La historia del chico va poro el lado de la búsqueda de un imposible: un padre que lo abandonó a los 5 años y del que sólo le quedó una marca de zapato estampada en cemento fresco, razón por la cual se pasó el resto de su adolescencia mirando los pies de los hombres a ver si descubría la horma de zapato que coincidiera con aquella olvidada. Para, después de muchas pesquisas, reencontrarse con él en la mesa de una morgue con un tatuaje con el rostro de una mujer en el pecho y un número colgando del pié (de nuevo la "marca" del pié). Al final este desdichado acabará encontrándose en un bar con la mujer del relato, totalmente borracha, a quien narra la historia de su vida, una historia tan privada como llena de huellas y cicatrices mal curadas. A su vez la ramera se encontrará con el policía, quien le solicita un rato de diversión en su patrulla a cambio de un poco de afecto (para lo cual ella no está dispuesta). Al cabo de esta disoluta noche, para todos los participantes, acaso una noche eterna, saldrá el sol de una u otra forma.
Lo que le critico al autor y director de la obra es no haber dado un final más acabado para sus personajes, alguno que uniera los hilos de cierta forma que terminara dando redondez a su obra. Si bien en la vida no puede terminar todo con un final coherente, es regla básica del arte (sea una obra de teatro, una película, una ópera o una obra literaria) dar cierta cohesión al conflicto que viene desarrollando. No me opongo a los finales abiertos, pero hasta éstos logran dar una coherencia a la exposición total.
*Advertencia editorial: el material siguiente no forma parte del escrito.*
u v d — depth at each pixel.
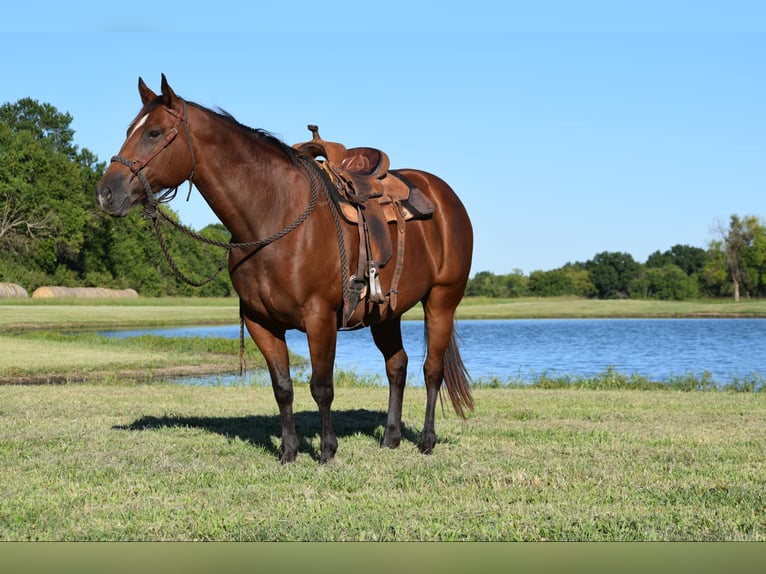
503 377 17.72
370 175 6.25
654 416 8.79
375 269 5.77
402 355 6.77
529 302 87.25
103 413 8.91
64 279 75.50
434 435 6.62
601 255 114.56
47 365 17.41
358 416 8.90
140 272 82.62
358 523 4.36
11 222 70.69
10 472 5.59
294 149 5.77
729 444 6.79
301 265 5.41
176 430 7.43
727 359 23.09
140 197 5.19
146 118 5.21
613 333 38.75
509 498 4.93
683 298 108.12
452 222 6.84
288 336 39.06
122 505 4.75
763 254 93.06
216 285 88.56
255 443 6.79
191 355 22.19
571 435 7.37
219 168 5.35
Si hablamos de las interpretaciones podemos estar satisfechos. La verdadera frutilla del postre son tanto Dolores Fonzi como Guillermo Arengo. Ella expone un personaje que le teníamos desconocido hasta ahora. Una prostituta bien ordinaria, con mucho de lumpen y con una forma de hablar descuidada y atrofiada por el mal uso que diera a sus partes íntimas. Es una joya de actuación. La otra gema reside en Arengo, él, como director, autor y actor supo dar carnadura a un personaje que, a pesar de estar metido en el mundo de la violencia, es un espíritu sensible y bonachón, digno del mayor de los cariños. De Cecilia Roth ya sabemos lo que se puede esperar de ella. Es una excelente actriz pero sabemos hasta dónde da, y se repite una vez más (eso sí, con excelentes resultados). Lo único que le critico es la escena de la borrachera, ya que la hace demasiado evidente. Recuerdo el modo de trabajo de un grande como Martin Landau, cuando ganó el Oscar por su labor de Bela Lugosi en "Ed Wood". Él decía que para componer el acento húngaro de Lugosi lo que hacía era en vez de enfatizarlo, tratar de disimularlo, como aquel que está borracho y trata de disfrazar su ebriedad caminando lo más derecho que su cuerpo le permita. Aquí Roth hace todo lo contrario. Y es una pena. De Ezequiel Díaz podemos decir que está correcto sin haber descollado nunca en su papel.
En síntesis, una buena obra que podría haber sido mejor con una mayor terminación y más cohesión en su temática. Pero igualmente valiosa para la cartelera de verano en Buenos Aires, no todos los días se encuentra tanto derroche de talento sobre un escenario.
Y gracias por leerme nuevamente hasta acá.
El Conde de Teberito (un crítico independiente).